» SOURCE DOCUMENT
EULA

End User License Agreement

Please read this End-User License Agreement (EULA) carefully as it governs your access to and use of RSC’s proprietary plugins for MedusaJS (collectively, the “Software”). By signing or executing an order form that incorporates this EULA, expressing your consent to this EULA, or otherwise downloading, accessing, or sing the Software or a license key to the Software, you agree to the terms of this EULA. If you do not agree to these terms, you must not access or use the Software.

This EULA constitutes a legally binding agreement between you or the business and/or entity which you represent (“Licensee”) and RSC (“Licensor”) for all RSC products included in this distribution/installation and associated documentation (the “Software”). By purchasing, installing, copying, or otherwise using the Software, you acknowledge that you have read this agreement and agree to be bound by its terms and conditions. If you are representing a business and/or entity, you acknowledge that you have the legal authority to bind the business and/or entity you are representing to all the terms and conditions of this agreement. If you do not agree to any of the terms and conditions of this agreement or if you do not have the legal authority to bind the business and/or entity you are representing, DO NOT INSTALL, COPY, USE, EVALUATE OR REPLICATE IN ANY MANNER, ANY PART, FILE, OR PORTION OF THE SOFTWARE.

» ASSIGNMENT A
Gather every line of the entries that contains the word "production".
The license agreement and the entries were drawn from unrelated sources.

» Records taken from a collection
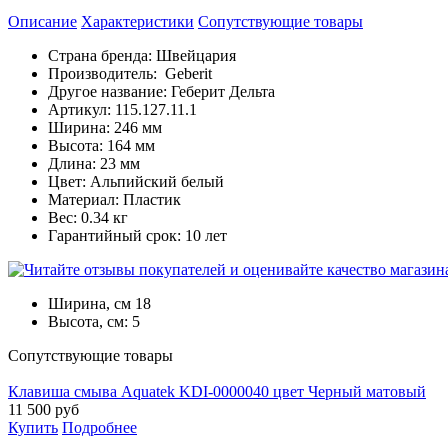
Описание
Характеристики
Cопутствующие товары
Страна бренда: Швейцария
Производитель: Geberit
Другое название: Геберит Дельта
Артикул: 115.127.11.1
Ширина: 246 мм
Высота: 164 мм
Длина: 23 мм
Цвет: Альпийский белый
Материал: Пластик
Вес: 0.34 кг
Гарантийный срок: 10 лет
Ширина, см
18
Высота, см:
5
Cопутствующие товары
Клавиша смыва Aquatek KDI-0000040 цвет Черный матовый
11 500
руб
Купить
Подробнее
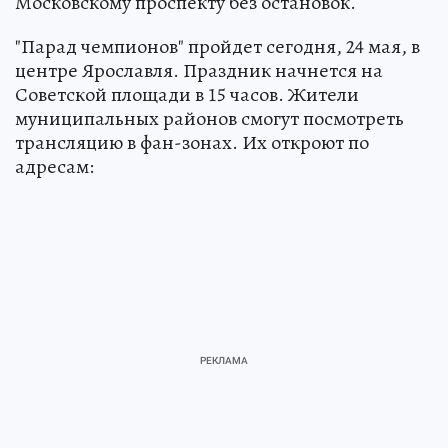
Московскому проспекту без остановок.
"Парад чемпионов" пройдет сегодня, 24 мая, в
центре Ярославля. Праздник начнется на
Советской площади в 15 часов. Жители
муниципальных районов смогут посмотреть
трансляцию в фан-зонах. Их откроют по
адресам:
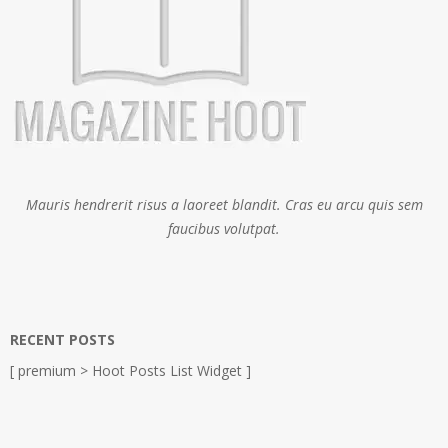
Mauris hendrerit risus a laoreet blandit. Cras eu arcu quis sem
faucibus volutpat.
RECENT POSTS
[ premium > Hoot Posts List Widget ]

---

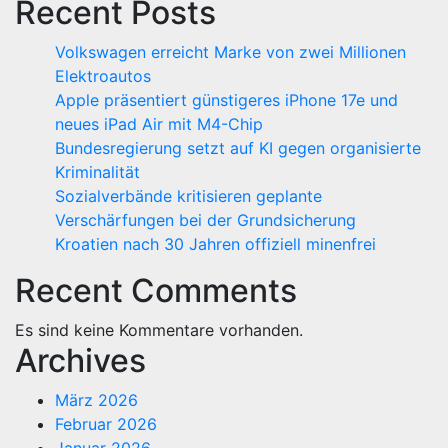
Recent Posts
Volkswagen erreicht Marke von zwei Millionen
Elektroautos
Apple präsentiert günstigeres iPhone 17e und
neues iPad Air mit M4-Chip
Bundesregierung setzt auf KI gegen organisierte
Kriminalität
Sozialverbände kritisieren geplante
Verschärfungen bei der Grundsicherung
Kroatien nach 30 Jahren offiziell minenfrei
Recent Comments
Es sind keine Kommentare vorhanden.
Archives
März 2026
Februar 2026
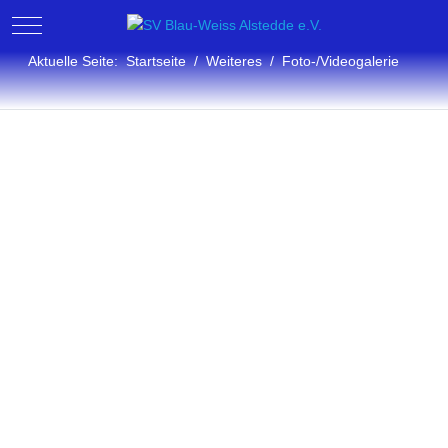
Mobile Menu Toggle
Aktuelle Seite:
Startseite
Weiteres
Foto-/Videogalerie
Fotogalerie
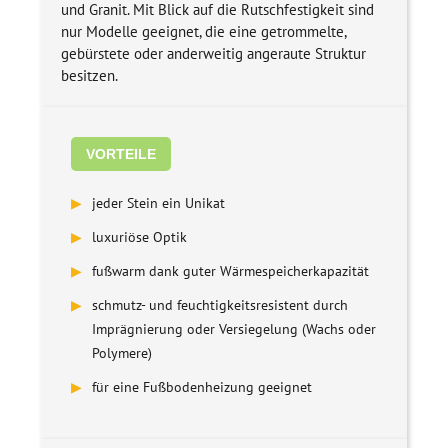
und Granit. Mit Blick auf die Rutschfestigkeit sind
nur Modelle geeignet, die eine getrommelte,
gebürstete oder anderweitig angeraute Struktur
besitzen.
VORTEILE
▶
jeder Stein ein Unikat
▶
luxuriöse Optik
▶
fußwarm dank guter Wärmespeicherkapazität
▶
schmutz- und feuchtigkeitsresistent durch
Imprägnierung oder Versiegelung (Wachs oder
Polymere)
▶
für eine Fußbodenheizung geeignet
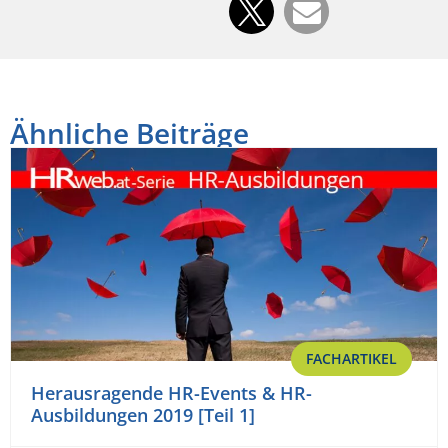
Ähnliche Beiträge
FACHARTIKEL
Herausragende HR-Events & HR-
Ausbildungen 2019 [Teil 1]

...

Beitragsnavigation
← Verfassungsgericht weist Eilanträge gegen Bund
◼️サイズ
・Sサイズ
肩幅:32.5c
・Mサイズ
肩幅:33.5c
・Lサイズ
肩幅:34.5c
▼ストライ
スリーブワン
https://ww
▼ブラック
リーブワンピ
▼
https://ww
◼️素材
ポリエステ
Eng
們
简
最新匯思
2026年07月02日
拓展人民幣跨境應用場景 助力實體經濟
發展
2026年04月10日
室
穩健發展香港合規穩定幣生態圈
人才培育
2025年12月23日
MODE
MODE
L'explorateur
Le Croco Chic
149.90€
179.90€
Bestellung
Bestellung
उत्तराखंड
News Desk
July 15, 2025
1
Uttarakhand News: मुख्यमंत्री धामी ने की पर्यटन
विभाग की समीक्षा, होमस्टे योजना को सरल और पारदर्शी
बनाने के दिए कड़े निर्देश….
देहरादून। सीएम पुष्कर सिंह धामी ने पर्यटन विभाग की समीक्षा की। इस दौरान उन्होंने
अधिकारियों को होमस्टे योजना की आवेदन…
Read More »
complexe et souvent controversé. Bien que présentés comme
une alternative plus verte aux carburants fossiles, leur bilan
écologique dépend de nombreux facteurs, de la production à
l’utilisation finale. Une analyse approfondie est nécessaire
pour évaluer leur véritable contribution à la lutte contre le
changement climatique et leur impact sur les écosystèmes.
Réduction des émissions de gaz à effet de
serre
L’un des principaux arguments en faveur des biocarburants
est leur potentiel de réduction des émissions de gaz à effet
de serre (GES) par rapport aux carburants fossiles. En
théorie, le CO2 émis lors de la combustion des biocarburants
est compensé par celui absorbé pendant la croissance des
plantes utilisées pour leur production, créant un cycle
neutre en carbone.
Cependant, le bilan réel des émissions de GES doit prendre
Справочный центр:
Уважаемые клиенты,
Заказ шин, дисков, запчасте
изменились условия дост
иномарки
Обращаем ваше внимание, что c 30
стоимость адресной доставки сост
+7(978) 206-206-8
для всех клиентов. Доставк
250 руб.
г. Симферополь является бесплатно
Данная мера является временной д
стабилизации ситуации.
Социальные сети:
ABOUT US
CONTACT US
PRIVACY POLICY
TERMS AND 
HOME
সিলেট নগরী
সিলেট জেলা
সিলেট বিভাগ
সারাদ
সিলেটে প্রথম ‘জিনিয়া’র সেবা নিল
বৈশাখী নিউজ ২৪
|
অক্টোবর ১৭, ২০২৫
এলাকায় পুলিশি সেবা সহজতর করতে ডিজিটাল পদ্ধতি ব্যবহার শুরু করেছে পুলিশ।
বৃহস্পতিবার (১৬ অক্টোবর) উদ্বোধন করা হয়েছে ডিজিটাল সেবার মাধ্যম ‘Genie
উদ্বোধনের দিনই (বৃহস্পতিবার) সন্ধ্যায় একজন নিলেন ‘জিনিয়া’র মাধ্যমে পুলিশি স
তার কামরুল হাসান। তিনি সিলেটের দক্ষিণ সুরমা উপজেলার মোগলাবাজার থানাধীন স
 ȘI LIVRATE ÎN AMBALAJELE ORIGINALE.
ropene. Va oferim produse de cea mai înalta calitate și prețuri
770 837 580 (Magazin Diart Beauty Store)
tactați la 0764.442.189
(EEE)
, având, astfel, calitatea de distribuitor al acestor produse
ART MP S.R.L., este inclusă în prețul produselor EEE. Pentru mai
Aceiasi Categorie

» ASSIGNMENT B
Duplicate the portion of the license agreement starting at "End User License" and ending at "use the Software.".

» RESULT A
écologique dépend de nombreux facteurs, de la production à
plantes utilisées pour leur production, créant un cycle

» RESULT B
End User License Agreement

Please read this End-User License Agreement (EULA) carefully as it governs your access to and use of RSC’s proprietary plugins for MedusaJS (collectively, the “Software”). By signing or executing an order form that incorporates this EULA, expressing your consent to this EULA, or otherwise downloading, accessing, or sing the Software or a license key to the Software, you agree to the terms of this EULA. If you do not agree to these terms, you must not access or use the Software.